Retirees can return to work
Post-retirement employment contracts similar to ones signed by high school football coach Mark Drake the past several years aren’t unusual in the Steamboat Springs School District or anywhere else in the state.
Legislation passed decades ago allows Colorado Public Employees Retirement Association-affiliated employees to be rehired by school districts and other municipal agencies while continuing to collect retirement pay. The law was proposed, in part, because of a fear that an influx of retirements would leave school districts suffering from lost experience and expertise, PERA spokeswoman Katie Kaufmanis said.
Under legislation revised in 1986, PERA-retired school district employees can work up to 110 days each calendar year while collecting their retirement pay and regular salary from their employer. The law stipulates that retirees can’t work for any PERA-affiliated employer during the month following their effective date of retirement. But after the first month, employees can be rehired, earn the salary they made pre-retirement and collect their retirement pay.
After an employee reaches the 110-day limit, their retirement benefits are reduced by 5 percent each day they continue to work during a given calendar year. A reduction exceeding 100 percent of a monthly benefit will decrease future months’ benefits.
The legislation is good for employees and school districts, said former Steamboat superintendent Cyndy Simms, who was the head of the district when it re-hired Ron Schnackenberg as its first employee under the post-retirement plan.
“There’s a financial advantage to all,” Simms said Wednesday. “It’s a very good plan all the way around.”
Employees who return to work after retiring get paid their regular salary and collect retirement benefits. Employers, such as the school district, retain quality teachers and administrators without having to contribute to those employees’ PERA accounts.
The trade-off for teachers and administrators who chose to work post-retirement is that they waive their tenure rights, meaning a district can choose to let them go for any reason. The employment agreements with teachers working post-retirement usually are year to year or assignment to assignment, and there is no guarantee of continued employment.
“Once you work under a (post-retirement agreement), you’re really an employee at-will; you have no guarantee of being brought back,” Steamboat Springs Superintendent Donna Howell said.

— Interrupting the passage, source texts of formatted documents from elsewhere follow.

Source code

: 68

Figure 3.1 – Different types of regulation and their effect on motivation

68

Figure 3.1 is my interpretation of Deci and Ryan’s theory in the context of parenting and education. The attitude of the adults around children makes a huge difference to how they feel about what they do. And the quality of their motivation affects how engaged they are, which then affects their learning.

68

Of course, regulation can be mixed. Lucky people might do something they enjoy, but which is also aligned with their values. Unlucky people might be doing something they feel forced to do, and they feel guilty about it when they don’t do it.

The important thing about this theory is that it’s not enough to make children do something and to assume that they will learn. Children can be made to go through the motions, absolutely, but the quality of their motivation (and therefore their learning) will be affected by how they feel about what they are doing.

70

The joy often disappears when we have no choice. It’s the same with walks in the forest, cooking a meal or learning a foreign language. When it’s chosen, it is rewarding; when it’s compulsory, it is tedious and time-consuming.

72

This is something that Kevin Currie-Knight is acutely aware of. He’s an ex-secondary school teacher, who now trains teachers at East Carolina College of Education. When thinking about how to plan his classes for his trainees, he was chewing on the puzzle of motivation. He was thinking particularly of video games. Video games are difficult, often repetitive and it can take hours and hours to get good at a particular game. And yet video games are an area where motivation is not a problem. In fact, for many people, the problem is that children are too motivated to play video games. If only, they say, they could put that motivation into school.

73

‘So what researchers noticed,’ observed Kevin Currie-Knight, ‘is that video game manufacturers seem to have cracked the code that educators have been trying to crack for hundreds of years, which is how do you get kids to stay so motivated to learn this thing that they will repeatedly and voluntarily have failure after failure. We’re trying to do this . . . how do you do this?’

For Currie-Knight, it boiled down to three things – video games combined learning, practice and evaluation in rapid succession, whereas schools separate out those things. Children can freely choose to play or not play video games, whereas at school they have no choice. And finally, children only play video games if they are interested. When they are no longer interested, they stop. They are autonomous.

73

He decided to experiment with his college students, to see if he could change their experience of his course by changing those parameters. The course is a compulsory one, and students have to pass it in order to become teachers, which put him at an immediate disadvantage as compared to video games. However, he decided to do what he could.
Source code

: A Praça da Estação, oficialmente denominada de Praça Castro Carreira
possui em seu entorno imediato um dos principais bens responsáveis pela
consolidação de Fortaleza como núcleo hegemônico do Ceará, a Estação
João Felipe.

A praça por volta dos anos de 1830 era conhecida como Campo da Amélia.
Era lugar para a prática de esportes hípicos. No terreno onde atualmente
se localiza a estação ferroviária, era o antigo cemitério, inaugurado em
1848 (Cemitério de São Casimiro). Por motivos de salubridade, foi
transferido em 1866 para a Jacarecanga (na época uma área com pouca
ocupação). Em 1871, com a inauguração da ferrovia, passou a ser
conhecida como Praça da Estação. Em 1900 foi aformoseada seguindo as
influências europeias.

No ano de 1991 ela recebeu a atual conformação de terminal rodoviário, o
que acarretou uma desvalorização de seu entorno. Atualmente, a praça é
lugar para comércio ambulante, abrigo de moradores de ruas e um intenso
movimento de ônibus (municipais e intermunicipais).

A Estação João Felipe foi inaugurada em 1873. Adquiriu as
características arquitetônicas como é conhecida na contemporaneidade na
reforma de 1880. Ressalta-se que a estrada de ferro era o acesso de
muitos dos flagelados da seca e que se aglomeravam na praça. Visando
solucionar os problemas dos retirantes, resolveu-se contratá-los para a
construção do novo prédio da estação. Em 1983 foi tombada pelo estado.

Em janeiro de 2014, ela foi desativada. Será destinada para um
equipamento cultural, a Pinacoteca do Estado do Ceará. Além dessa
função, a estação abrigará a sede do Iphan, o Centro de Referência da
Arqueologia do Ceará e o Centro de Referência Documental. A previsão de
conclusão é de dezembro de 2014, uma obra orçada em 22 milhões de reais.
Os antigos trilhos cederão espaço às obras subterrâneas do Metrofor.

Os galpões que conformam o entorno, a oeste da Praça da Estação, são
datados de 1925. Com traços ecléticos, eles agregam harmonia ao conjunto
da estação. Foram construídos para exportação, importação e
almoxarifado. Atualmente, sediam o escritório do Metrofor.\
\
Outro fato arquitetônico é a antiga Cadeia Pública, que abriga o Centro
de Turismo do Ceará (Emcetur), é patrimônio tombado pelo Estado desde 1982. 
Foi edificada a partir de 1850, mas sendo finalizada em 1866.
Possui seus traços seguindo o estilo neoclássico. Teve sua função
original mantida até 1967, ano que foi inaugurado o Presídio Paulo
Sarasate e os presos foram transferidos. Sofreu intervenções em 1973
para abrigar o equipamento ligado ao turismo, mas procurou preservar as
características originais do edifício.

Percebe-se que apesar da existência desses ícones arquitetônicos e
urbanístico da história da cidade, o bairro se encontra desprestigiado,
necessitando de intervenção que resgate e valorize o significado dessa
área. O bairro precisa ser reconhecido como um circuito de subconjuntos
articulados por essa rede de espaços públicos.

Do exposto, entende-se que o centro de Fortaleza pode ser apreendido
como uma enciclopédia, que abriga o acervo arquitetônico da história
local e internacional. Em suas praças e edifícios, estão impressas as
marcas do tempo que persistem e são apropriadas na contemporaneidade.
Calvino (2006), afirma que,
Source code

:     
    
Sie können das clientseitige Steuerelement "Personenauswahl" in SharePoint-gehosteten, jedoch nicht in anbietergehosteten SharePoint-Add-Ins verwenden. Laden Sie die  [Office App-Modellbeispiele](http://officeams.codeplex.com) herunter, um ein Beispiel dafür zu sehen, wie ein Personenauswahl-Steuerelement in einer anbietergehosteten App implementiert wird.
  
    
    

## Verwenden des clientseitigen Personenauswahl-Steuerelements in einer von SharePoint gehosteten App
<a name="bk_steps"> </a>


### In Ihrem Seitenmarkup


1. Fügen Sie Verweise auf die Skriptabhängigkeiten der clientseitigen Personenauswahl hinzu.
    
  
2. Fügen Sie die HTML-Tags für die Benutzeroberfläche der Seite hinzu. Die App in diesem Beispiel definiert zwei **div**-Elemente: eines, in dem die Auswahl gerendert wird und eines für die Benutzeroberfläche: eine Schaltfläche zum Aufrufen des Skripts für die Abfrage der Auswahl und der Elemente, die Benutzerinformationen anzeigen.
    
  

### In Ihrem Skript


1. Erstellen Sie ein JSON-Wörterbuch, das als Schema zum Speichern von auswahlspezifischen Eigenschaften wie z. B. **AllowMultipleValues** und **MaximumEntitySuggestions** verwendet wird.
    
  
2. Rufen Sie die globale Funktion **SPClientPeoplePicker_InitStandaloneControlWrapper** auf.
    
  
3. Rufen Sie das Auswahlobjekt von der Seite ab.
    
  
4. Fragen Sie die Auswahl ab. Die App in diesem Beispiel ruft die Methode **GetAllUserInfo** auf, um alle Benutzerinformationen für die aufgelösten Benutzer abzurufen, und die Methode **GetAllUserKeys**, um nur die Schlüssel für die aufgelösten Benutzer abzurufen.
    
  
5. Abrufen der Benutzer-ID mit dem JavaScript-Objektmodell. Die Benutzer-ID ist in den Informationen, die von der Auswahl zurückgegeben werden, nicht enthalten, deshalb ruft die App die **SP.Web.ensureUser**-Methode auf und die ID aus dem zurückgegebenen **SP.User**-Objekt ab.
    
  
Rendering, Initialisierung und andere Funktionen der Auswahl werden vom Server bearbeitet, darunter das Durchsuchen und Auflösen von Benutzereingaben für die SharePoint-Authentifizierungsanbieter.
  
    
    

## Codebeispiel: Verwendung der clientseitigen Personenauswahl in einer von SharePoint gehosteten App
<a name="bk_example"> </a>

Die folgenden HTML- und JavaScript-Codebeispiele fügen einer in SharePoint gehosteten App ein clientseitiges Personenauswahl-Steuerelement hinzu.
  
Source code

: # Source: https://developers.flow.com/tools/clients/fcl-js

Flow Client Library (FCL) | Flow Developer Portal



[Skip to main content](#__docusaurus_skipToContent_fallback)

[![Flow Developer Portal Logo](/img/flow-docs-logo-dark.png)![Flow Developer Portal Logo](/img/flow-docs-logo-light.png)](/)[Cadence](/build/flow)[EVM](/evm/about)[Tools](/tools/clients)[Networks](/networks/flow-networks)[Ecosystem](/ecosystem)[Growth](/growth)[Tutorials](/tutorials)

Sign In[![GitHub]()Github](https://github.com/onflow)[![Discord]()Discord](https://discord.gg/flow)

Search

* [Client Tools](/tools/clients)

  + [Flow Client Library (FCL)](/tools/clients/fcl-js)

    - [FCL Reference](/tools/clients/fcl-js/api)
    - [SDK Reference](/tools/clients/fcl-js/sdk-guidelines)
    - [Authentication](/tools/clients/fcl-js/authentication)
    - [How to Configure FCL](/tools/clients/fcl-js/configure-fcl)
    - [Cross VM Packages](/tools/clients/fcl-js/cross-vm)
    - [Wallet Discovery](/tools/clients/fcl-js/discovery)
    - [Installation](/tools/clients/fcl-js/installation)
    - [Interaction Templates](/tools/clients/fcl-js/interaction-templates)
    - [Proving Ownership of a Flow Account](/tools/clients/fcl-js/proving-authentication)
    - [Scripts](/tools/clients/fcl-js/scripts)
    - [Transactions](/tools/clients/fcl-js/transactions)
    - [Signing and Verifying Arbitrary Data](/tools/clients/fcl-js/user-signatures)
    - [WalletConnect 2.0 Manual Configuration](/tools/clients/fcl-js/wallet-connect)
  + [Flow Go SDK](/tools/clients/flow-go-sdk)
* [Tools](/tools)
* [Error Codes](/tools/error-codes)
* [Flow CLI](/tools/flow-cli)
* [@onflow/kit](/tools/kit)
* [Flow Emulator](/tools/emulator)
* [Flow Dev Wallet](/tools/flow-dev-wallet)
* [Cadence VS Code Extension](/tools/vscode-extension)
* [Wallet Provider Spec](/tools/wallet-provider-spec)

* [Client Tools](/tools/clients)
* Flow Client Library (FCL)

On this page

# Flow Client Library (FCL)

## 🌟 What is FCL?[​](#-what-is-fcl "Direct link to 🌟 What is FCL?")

There’s a distinct advantage for the district under such an agreement, Simms said. The School Board wanted the option of being able to tell employees the time has come for them to step down, Simms said.
“There comes a point in everyone’s career when they’re not as effective as they were at one point,” she said.
School Board President Paul Fisher said the board has refused post-retirement contract applications for some of its former employees. The district typically receives one or two new requests each year in addition to multiple requests from employees already working post retirement who wish to continue for another year, Fisher said.
Typically, a retired teacher who is rehired by the district only works for one more year, but some employees are brought back multiple years under the agreement, though they must re-apply to the district every year, Simms said.
“I think the intent was for just one year, but they have extended it for some individuals,” Howell said of the agreements.
The Steamboat school district employs nine teachers and one administrator through post-retirement agreements, Howell said. Four of the 10 are full-time employees.
But the financial advantage school districts reap by not having to contribute to a post-retirement employee’s PERA account could end if proposed changes by PERA’s board of directors are taken to and approved by the General Assembly. The PERA board is looking at making school districts pay PERA contributions for employees hired under the post-retirement system, Kaufmanis said.